Rougeole : vers une extension rapide de l’épidémie

59 départements sont désormais touchés et 913 cas ont été déclarés dont un décès depuis le 6 novembre 2017. La Nouvelle Aquitaine (50 % des cas déclarés), a été rejointe par la région PACA, la Bretagne et les Pays de Loire. À l’occasion d’une conférence de presse organisée par le ministère avec Santé publique France, le Pr Jérôme Salomon, directeur général de la Santé, reconnaît le risque d’une extension épidémique rapide à l’ensemble de la France : « L’augmentation rapide du nombre de cas observée depuis les trois dernières semaines (environ 300 cas) fait craindre une épidémie d’ampleur importante. Et aucun département n’atteint actuellement le taux requis pour interrompre la circulation du virus de 95 % de couverture vaccinale à 2 ans pour les 2 doses de vaccin ». Ce taux pour la seconde dose de ROR varie de 62 % à 88 % selon les départements.

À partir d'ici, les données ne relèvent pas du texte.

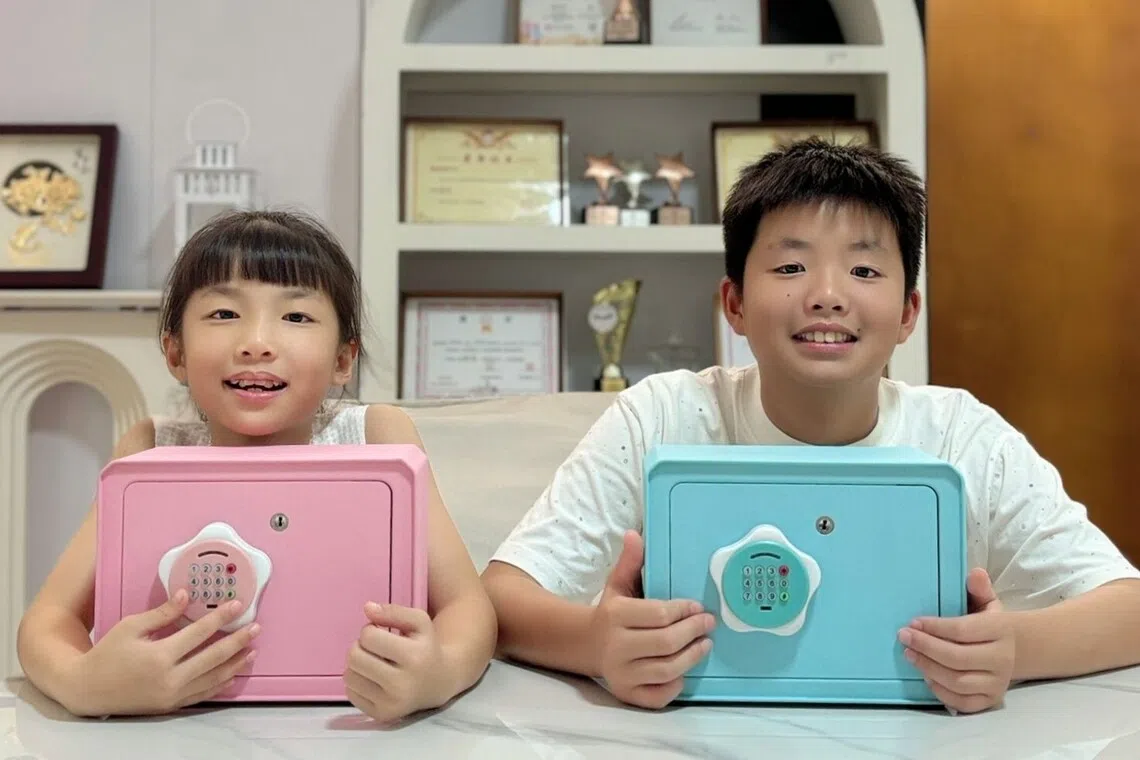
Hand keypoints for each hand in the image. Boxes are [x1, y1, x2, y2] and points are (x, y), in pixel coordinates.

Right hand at [71, 589, 259, 715]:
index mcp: (159, 656)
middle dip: (237, 641)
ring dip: (235, 664)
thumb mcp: (131, 627)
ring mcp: (172, 695)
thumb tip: (187, 595)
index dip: (220, 618)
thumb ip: (162, 613)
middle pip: (213, 657)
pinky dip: (220, 684)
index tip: (237, 606)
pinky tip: (232, 674)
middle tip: (255, 628)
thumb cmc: (107, 654)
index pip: (199, 633)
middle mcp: (169, 678)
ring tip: (252, 650)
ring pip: (213, 679)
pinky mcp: (171, 705)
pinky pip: (203, 694)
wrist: (87, 690)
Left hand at [343, 602, 449, 721]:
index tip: (383, 633)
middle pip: (354, 656)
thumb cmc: (425, 647)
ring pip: (348, 675)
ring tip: (373, 661)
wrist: (439, 681)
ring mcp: (390, 703)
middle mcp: (402, 684)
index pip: (368, 636)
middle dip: (360, 646)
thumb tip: (367, 608)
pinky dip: (357, 682)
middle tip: (375, 648)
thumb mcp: (419, 621)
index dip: (371, 630)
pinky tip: (373, 678)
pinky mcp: (381, 715)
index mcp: (414, 657)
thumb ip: (394, 611)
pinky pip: (350, 693)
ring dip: (357, 664)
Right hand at [590, 530, 715, 709]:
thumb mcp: (617, 585)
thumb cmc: (611, 613)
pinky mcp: (626, 694)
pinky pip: (657, 696)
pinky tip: (684, 672)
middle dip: (693, 632)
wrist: (585, 644)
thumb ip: (630, 562)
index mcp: (615, 615)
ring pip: (666, 669)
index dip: (683, 610)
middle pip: (666, 642)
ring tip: (704, 644)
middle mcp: (616, 647)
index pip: (658, 614)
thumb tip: (635, 534)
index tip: (698, 607)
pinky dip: (674, 685)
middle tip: (708, 624)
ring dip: (692, 657)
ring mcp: (621, 673)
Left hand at [898, 568, 1015, 713]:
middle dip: (926, 647)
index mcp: (1001, 630)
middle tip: (904, 637)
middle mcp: (1003, 659)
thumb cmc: (989, 624)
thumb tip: (975, 573)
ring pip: (958, 682)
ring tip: (909, 654)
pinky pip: (963, 703)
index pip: (964, 630)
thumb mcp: (987, 602)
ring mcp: (998, 683)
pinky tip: (925, 676)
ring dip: (928, 668)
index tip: (913, 622)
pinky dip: (941, 691)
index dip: (935, 627)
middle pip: (958, 658)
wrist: (1013, 650)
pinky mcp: (990, 700)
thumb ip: (979, 588)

Or la rougeole fait partie des maladies les plus contagieuses, un seul individu pouvant contaminer 15 à 20 personnes séronégatives. La vérification du statut vaccinal pour toute personne née après 1980 et particulièrement pour les enfants de un à quatre ans, les adolescents, les jeunes parents et les femmes en âge de procréer est bien sûr recommandée. Daniel Lévy-Bruhl de Santé Publique précise : « Les nourrissons de moins d’un an qui ne sont vaccinés qu'à partir de 12 mois selon le calendrier vaccinal payent le prix fort de cette épidémie avec l’incidence la plus élevée de 7,5 pour 100 000 ». La DGS a d’ores et déjà activé le niveau 2 de son dispositif général de gestion de crise avec la mise en œuvre du centre opérationnel de réception et de régulation des urgences sanitaires et sociales (CORRUSS) qui assure notamment la coordination des messages d’alerte diffusés aux niveaux européen et international et peut procéder à la gestion de l’événement au niveau national avec transmission d’informations aux autres administrations, agences ou ARS concernées.

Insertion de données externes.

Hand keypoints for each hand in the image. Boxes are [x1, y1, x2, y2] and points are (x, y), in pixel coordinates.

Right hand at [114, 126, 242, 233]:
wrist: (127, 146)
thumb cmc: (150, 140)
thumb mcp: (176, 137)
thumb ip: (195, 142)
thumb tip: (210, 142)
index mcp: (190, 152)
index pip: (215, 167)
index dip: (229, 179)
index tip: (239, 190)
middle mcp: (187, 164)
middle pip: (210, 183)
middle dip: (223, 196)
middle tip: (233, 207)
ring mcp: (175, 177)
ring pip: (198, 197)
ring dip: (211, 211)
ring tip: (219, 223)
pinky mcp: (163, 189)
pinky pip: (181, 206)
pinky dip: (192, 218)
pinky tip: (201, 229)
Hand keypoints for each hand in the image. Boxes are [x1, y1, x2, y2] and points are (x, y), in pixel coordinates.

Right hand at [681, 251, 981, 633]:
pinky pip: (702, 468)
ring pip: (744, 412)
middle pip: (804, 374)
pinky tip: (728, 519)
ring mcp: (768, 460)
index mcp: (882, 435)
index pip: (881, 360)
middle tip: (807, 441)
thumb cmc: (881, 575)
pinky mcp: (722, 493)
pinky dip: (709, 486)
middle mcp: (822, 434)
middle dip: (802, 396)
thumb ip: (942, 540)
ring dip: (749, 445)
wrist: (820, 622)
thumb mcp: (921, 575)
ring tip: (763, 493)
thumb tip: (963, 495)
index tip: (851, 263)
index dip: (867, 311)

Source : Le Généraliste 14/03/2018 
Commentaire
RADER Serge
16/04/2018
Cette CV à 95% n'a aucun fondement scientifique. Jamais le taux de vaccination n'a été aussi élevé, aussi bien à 1 dose qu'à 2 doses. Plus on vaccine, plus il y a de flambées dont est responsable la vaccination de masse. Le virus de la rougeole ne peut pas être éradiqué et continuera à circuler quelle que soit la CV. Avant le vaccin (Rouvax qu'on a retiré du marché le 24.1.2018 !!! Pourquoi ?) la maladie contractée entre 3 à 10 ans, considérée comme bénigne et nécessaire, assurait une immunité à vie que les fillettes, devenues mères, transmettaient à leurs progénitures les 1ères années de vie. Ce n'est pas le cas avec le vaccin qui a déplacé la maladie à l'âge adulte qui est plus sérieuse... 7 à 8% des sujets vaccinés sont répondeurs nuls (HLA 13, ou 44, ou DQA 1*05...), d'autres immunodéficients ne peuvent être vaccinés (1 naissance sur 500), 5% ont perdu toute protection à 5 ans de la vaccination; à 10 ans, seuls 25% ont encore une protection (quoique le critère Ac reste discutable face à l'immunité cellulaire !); entre les 2, le % d'Ac est suffisamment bas pour contracter la maladie. De plus le sujet vacciné est contaminant entre 1 à 4 semaines avec un pic autour du 11è jour car il expulse les virus "vivants" atténués par les voies rhino-pharyngées, vis-à-vis des sujets ou non vaccinés ou vaccinés depuis trop longtemps et donc non protégés. Arrêtons la fuite en avant et revenons à la raison... car le vaccin ROR comporte des effets collatéraux qui peuvent être très graves chez le NN (cf vaccino-vigilance italienne et leur jurisprudence).